Da diversi esponenti della politica viene richiesta la necessità di un rinnovamento e di un nuovo modo di amministrare la cosa pubblica.
Spero che l’iniziativa non sia semplice frutto dell’avvicinarsi delle elezioni o di una serie di segnali autoreferenziali tutti interni ai partiti, quanto piuttosto la consapevolezza che siamo in una specie di “interregno” gramsciano, dove un vecchio e arcaico sistema politico sta morendo, il nuovo non riesce a nascere e dove si producono fenomeni morbosi e svariati.
Diciamoci la verità: per molti lustri i partiti (chi più chi meno) hanno tradito la loro missione, trasformandosi in arroganti spacci di potere.
La vera antipolitica è infatti l’insensibilità dei partiti a comprendere la gravità del momento e la resistenza a un rinnovamento profondo.
Ad esempio, quale degli attuali partiti, nella nostra città, ha mai fatto una crociata contro il demerito, la cooptazione arbitraria, il favoritismo, il clientelismo, il familismo?

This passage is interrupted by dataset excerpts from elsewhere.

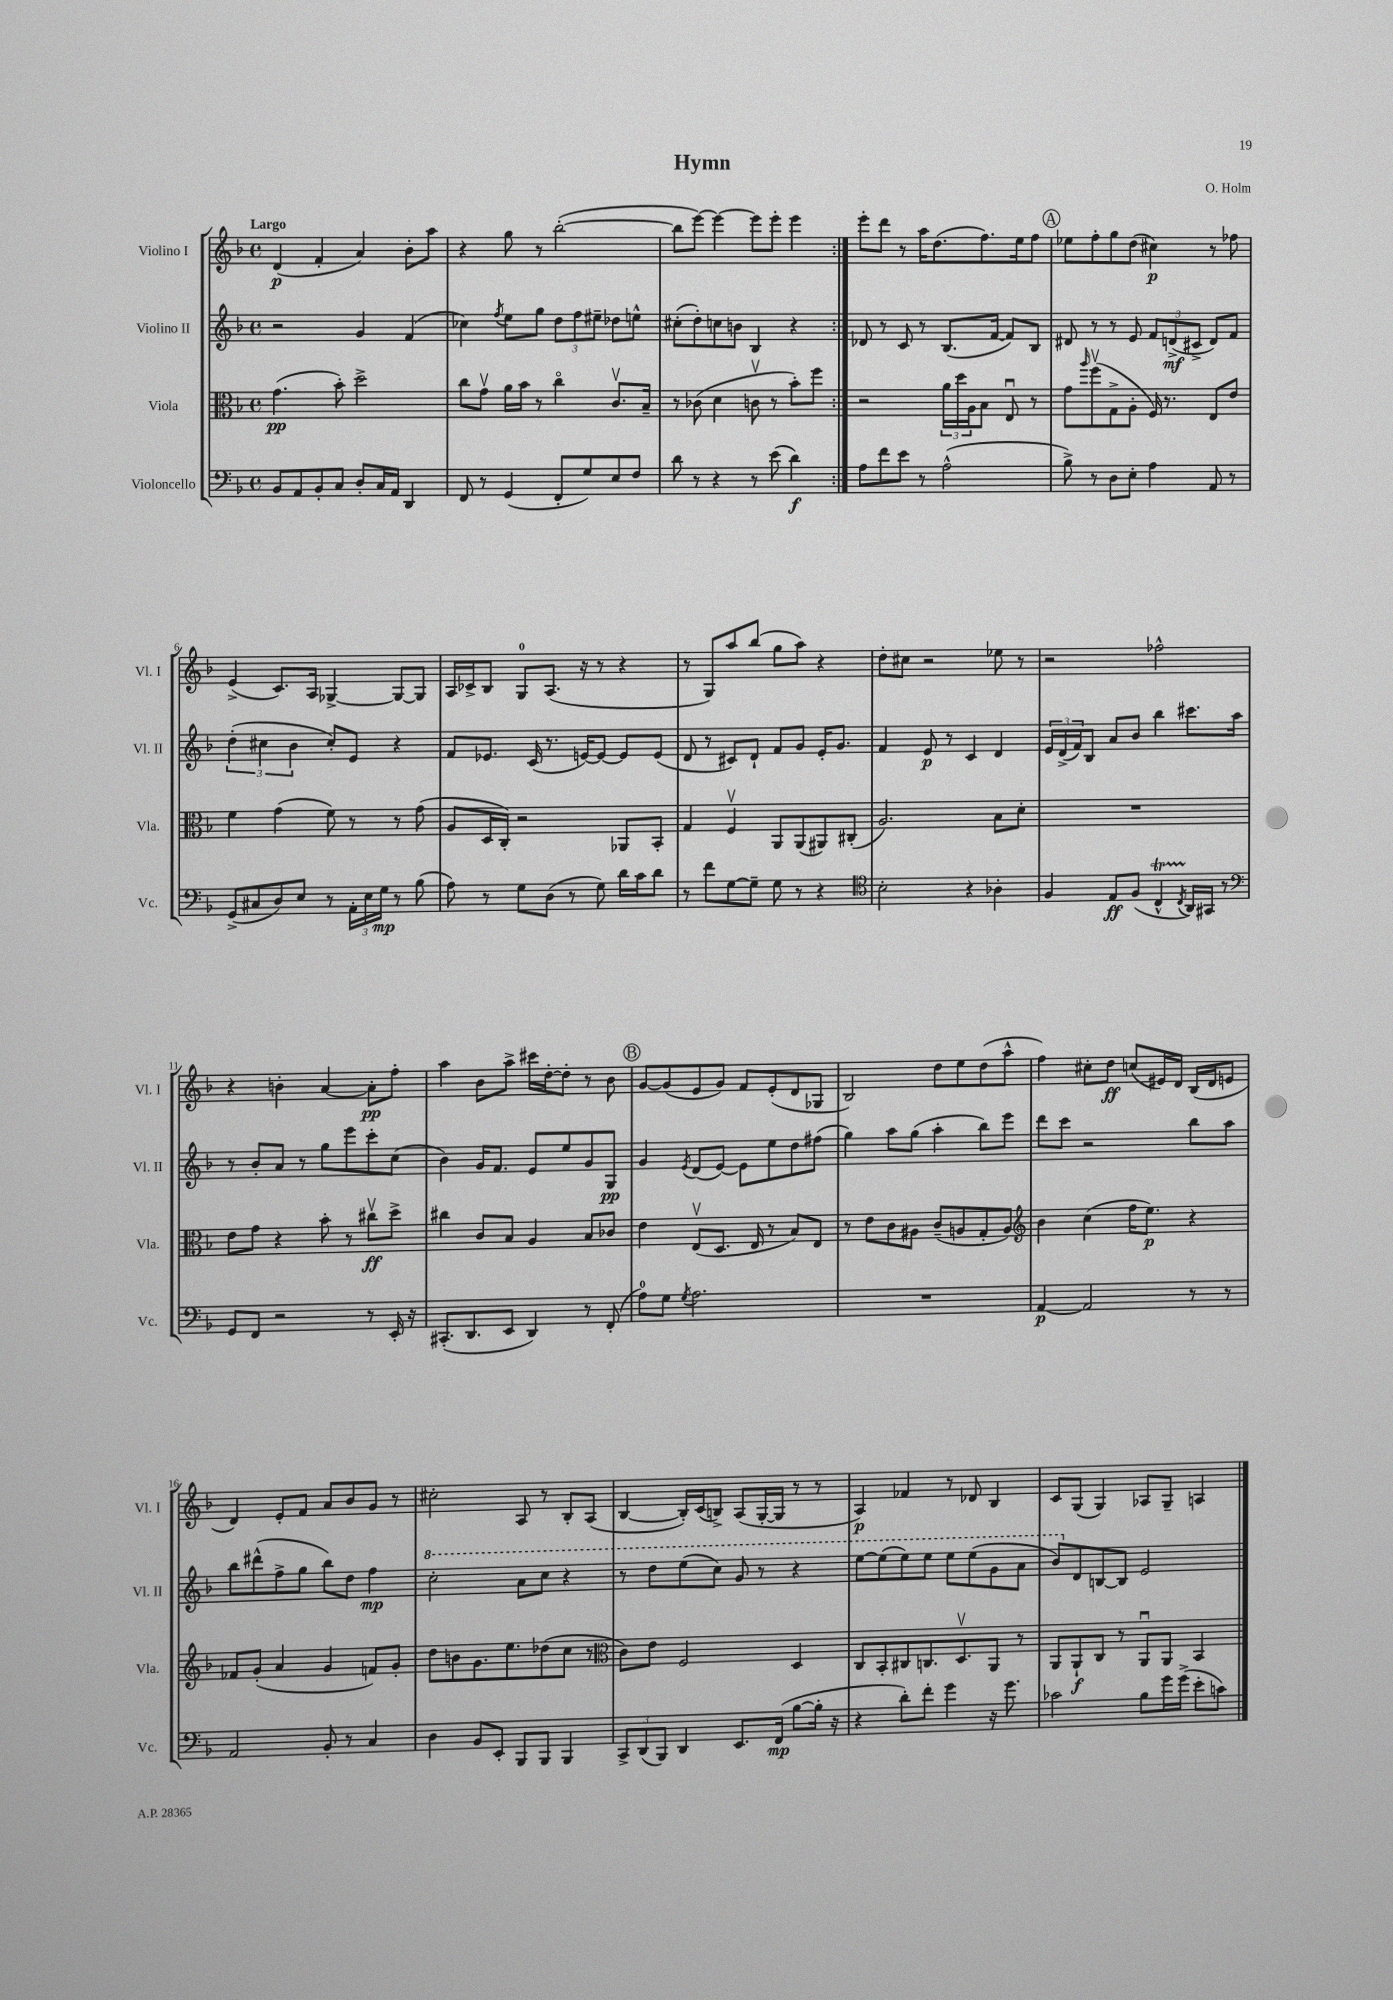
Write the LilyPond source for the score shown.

\header { title = "Hymn" composer = "O. Holm" }
<<
\new StaffGroup <<
\new Staff = "s0" \with { instrumentName = "Violino I" shortInstrumentName = "Vl. I" } {
    \clef treble \key f \major \defaultTimeSignature \time 4/4 \tempo "Largo"
    \repeat volta 2 { d'4\p( f'4-. a'4) bes'8-. a''8 |
    r4 g''8 r8 bes''2~-.( |
    bes''8 e'''8~) e'''4~ e'''8 e'''8-. e'''4 | }
    e'''8-. d'''8 r8 a''16 d''8.( f''8.) e''16 f''8 |
    \mark \markup { \circle "A" } ees''8 f''8-. g''8 d''8( cis''4\p) r8 fes''8 |
    e'4->( c'8.) a16 ges4~-> ges8~ ges8 |
    a16 ces'16-> bes8 g8-0 a8.( r16 r8 r4 |
    r8 g8) a''8 bes''8( g''8 a''8) r4 |
    d''8-. cis''8 r2 ees''8 r8 |
    r2 fes''2-^ |
    r4 b'4-. a'4~ a'8-.\pp f''8-. |
    a''4 bes'8 a''8-> cis'''16 d''16~-. d''8-. r8 bes'8 |
    \mark \markup { \circle "B" } g'8~ g'8( e'8 g'8) f'8 e'8-.( d'8 ges8 |
    bes2) d''8 e''8 d''8( a''8-^ |
    f''4) cis''8-. d''8\ff c''8( eis'16) d'16 bes16( d'16 e'8 |
    d'4) e'8-. f'8 a'8 bes'8 g'8 r8 |
    cis''2-. a8 r8 bes8-. a8( |
    bes4~ bes16-.) c'16( b8->) a8( g16~-. g16 r8 r8 |
    a4\p) fes'4 r8 des'8 bes4 |
    c'8 g8( g4) aes8 g8-- a4 \bar "|." |
}
\new Staff = "s1" \with { instrumentName = "Violino II" shortInstrumentName = "Vl. II" } {
    \clef treble \key f \major \defaultTimeSignature \time 4/4
    \repeat volta 2 { r2 g'4 f'4( |
    ces''4) \acciaccatura { f''8 } e''8 g''8 \tuplet 3/2 { d''8 f''8 eis''8-- } des''8 e''8-^ |
    cis''8-.( d''8-.) c''8 b'8 bes4 r4 | }
    des'8 r8 c'8 r8 bes8.( f'16~ f'8) bes8 |
    \mark \markup { \circle "A" } dis'8 r8 r8 e'8 \tuplet 3/2 { f'8 d'8->\mf( cis'8-> } d'8) f'8 |
    \tuplet 3/2 { d''4-.( cis''4 bes'4 } cis''8-.) e'8 r4 |
    f'8 ees'8. c'16( r8. e'16~) e'8~ e'8 e'8( |
    d'8 r8 cis'8) d'8-! f'8 g'8 e'16-. g'8. |
    f'4 e'8\p r8 c'4 d'4 |
    \tuplet 3/2 { e'16 d'16->( f'16) } bes8 a'8 bes'8 bes''4 cis'''8. a''16 |
    r8 bes'8-. a'8 r8 g''8 e'''8 c'''8-. c''8( |
    bes'4) g'16 f'8. e'8 e''8 g'8 g8\pp |
    \mark \markup { \circle "B" } g'4 \acciaccatura { e'8 } d'8( e'8~) e'8 e''8 d''8 fis''8( |
    g''4) a''8 g''8( a''4-. bes''8) e'''8 |
    d'''8 c'''8 r2 bes''8 a''8 |
    bes''8 dis'''8-^( f''8-> g''8 bes''8) d''8 f''4\mp |
    \ottava #1 c'''2-. a''8 c'''8 r4 |
    r8 d'''8 e'''8( c'''8) g''8 r8 r4 |
    e'''8~ e'''8( e'''8) e'''8 e'''8 e'''8( g''8 a''8 |
    bes''8) \ottava #0 d'8 b8~ b8 e'2 \bar "|." |
}
\new Staff = "s2" \with { instrumentName = "Viola" shortInstrumentName = "Vla." } {
    \clef alto \key f \major \defaultTimeSignature \time 4/4
    \repeat volta 2 { g'4.\pp( bes'8-.) d''2-> |
    c''8 g'8\upbow a'16 bes'16 r8 c''4\flageolet c'8.\upbow bes16-- |
    r8 ces'8( d'4 c'8\upbow r8 bes'8-.) f''8 | }
    r2 \tuplet 3/2 { a'16 d''16 a16 } bes8 e8\downbow r8 |
    \mark \markup { \circle "A" } g'8 \grace { a''16 } f''8\upbow( g8-> a8-. f16) r8. e8 e'8 |
    f'4 g'4( f'8) r8 r8 g'8( |
    a8 d16 c16-.) r2 aes,8 bes,8-. |
    g4 f4\upbow a,8 a,8( ais,8) cis8-.( |
    a2.) bes8 d'8-. |
    R1 |
    e'8 g'8 r4 bes'8-. r8 cis''8\upbow\ff d''8-> |
    cis''4 c'8 bes8 a4 bes8 ces'8 |
    \mark \markup { \circle "B" } e'4 e8\upbow( d8. e16 r8 bes8) e8 |
    r8 e'8 c'8 ais8 c'8--( a8 g8-. a8) |
    \clef treble bes'4 c''4( f''16 e''8.\p) r4 |
    fes'8 g'8-.( a'4 g'4 f'8) g'8-. |
    d''8 b'8 g'8. e''8. des''8( c''8 r8 |
    \clef alto c'8) e'8 f2 d4 |
    c8 bes,8-. cis8 c8. d8.\upbow a,8 r8 |
    a,8 a,8-!\f c8 r8 a,8\downbow a,8 bes,4 \bar "|." |
}
\new Staff = "s3" \with { instrumentName = "Violoncello" shortInstrumentName = "Vc." } {
    \clef bass \key f \major \defaultTimeSignature \time 4/4
    \repeat volta 2 { bes,8 a,8 bes,8-. c8 d8-. c16 a,16 d,4 |
    f,8 r8 g,4( f,8-. g8) e8 f8 |
    d'8 r8 r4 r8 e'8( d'4\f) | }
    a8 f'8 e'8 r8 a2-^( |
    \mark \markup { \circle "A" } bes8->) r8 d8 e8-. a4 a,8 r8 |
    g,8->( cis8 d8) e8 r8 \tuplet 3/2 { a,16-. e16 g16\mp } r8 bes8( |
    a8) r8 g8 d8( r8 g8) d'16 c'16 d'8 |
    r8 f'8 g8~ g8-- g8 r8 r4 |
    \clef tenor bes2-. r4 aes4-. |
    f4 e8\ff f8( c4-^\startTrillSpan \acciaccatura { c8 } a,16\stopTrillSpan) gis,16 r8 |
    \clef bass g,8 f,8 r2 r8 e,16-. r16 |
    cis,8.-.( d,8. e,8 d,4) r8 f,8-.( |
    \mark \markup { \circle "B" } a8-0) g8 \acciaccatura { g8 } a2. |
    R1 |
    a,4~\p a,2 r8 r8 |
    a,2 bes,8-. r8 c4 |
    d4 bes,8 e,8-. bes,,8 bes,,8 bes,,4 |
    \tuplet 3/2 { c,8-> d,8( bes,,8) } d,4 e,8. f,16\mp( bes8~ bes16-. r16 |
    r4 d'8-.) f'8-. g'4 r16 g'8. |
    ces'2 bes8 g'16 g'16->( e'8-. c'8) \bar "|." |
}
>>
>>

A parole diversi, ma sarebbe bello vedere in quanti consigli di amministrazione di servizi locali la politica abbia tracimato, attraverso una impropria discrezionalità, in quante aziende sanitarie. Certo le aziende debbono rimanere pubbliche, e possibilmente dare utili, ma sicuramente non dovrebbero essere i partiti a fare le scelte.
La pervasività della politica non favorisce processi economici; la politica deve guidare i processi, non entrarvi direttamente.
E di questa prassi diffusa molto spesso le vere vittime sono stati i giovani, in particolare i più meritevoli, superati da scelte che, a livello nazionale ma anche a livello locale, hanno preferito quell’estetismo della fedeltà che ahimè riesce incomprensibile a chi ha meno di trent’anni.
Molto spesso anche a Civitavecchia i partiti, tra innovazione e conservazione, hanno scelto la conservazione istintivamente; e altrettanto spesso quel merito invocato a parole veniva disconosciuto nei fatti, mentre l’ascesa sociale restava sempre svincolata da ogni iniziativa e capacità individuale.
Oppure quanto spesso la politica si è mostrata autoreferenziale, e cioè incapace di uscire da sé e tradurre in progetti le aspirazioni che emergono dalla società?
Ecco: non vorrei che un dibattito serio sulla nuova politica, nata per risolvere i problemi della gente, non sia uno strumento con cui una “corporazione” tutela se stessa e regola al proprio interno i conti sospesi.
Invece spero che l’inizio di una vera discussione metta fine ad una assenza del vivere politico, dia inizio ad una partecipazione collettiva, alla definizione degli interessi generali, metta fine ad una mancanza di dibattito e ad una totale capacità di elaborazione culturale.
In tutta sincerità, il sistema partitico classico, in senso duvergeriano, vecchia maniera è ormai alla fine; e solo gruppi di cittadini, “minoranze attive”, possano mobilitare e coinvolgere persone, facendo percepire che il contributo di tutti è importante, un dovere civico per la proposizione di temi necessari allo sviluppo della città e dell’economia.
Poiché la speranza è l’ultima a morire, bisogna sperare in un ravvedimento della politica, in un cambiamento, in una responsabilità e coscienza del posto occupato, nell’attitudine a rendere conto delle proprie azioni.
La politica è fatta di cose semplici, di idee spiegabili, di cose chiare senza vaniloqui solitari.
Sarebbe sembrata normale,ad esempio, la presentazione spontanea, da parte di tutti i consiglieri ed assesori comunali, del proprio740, o un taglio anche se superficiale ai propri emolumenti, o altre forme che dimostrassero una attenzione verso persone e imprese che vivono situazioni di difficoltà. Demagogia, populismo? no assolutamente, ma preferenza per quelle “passioni grigie” come l’onestà e il fare bene il proprio lavoro. Diciamo che c’è bisogno – come disse Vaclav Havel – di una “politica antipolitica”, intesa cioè come moralità concreta, rispetto della verità, sollecitudine umana. Come sono altresì convinto che la politica non si fa con la morale, ma nemmeno può essere fatta senza.
Tullio Nunzi
Ps non credo che qualcuno risponderà, ma nel qual caso si prega di evitare autoassoluzioni, interventi su cui grava il mantello di piombo della retorica, scandalizzazioni a comando.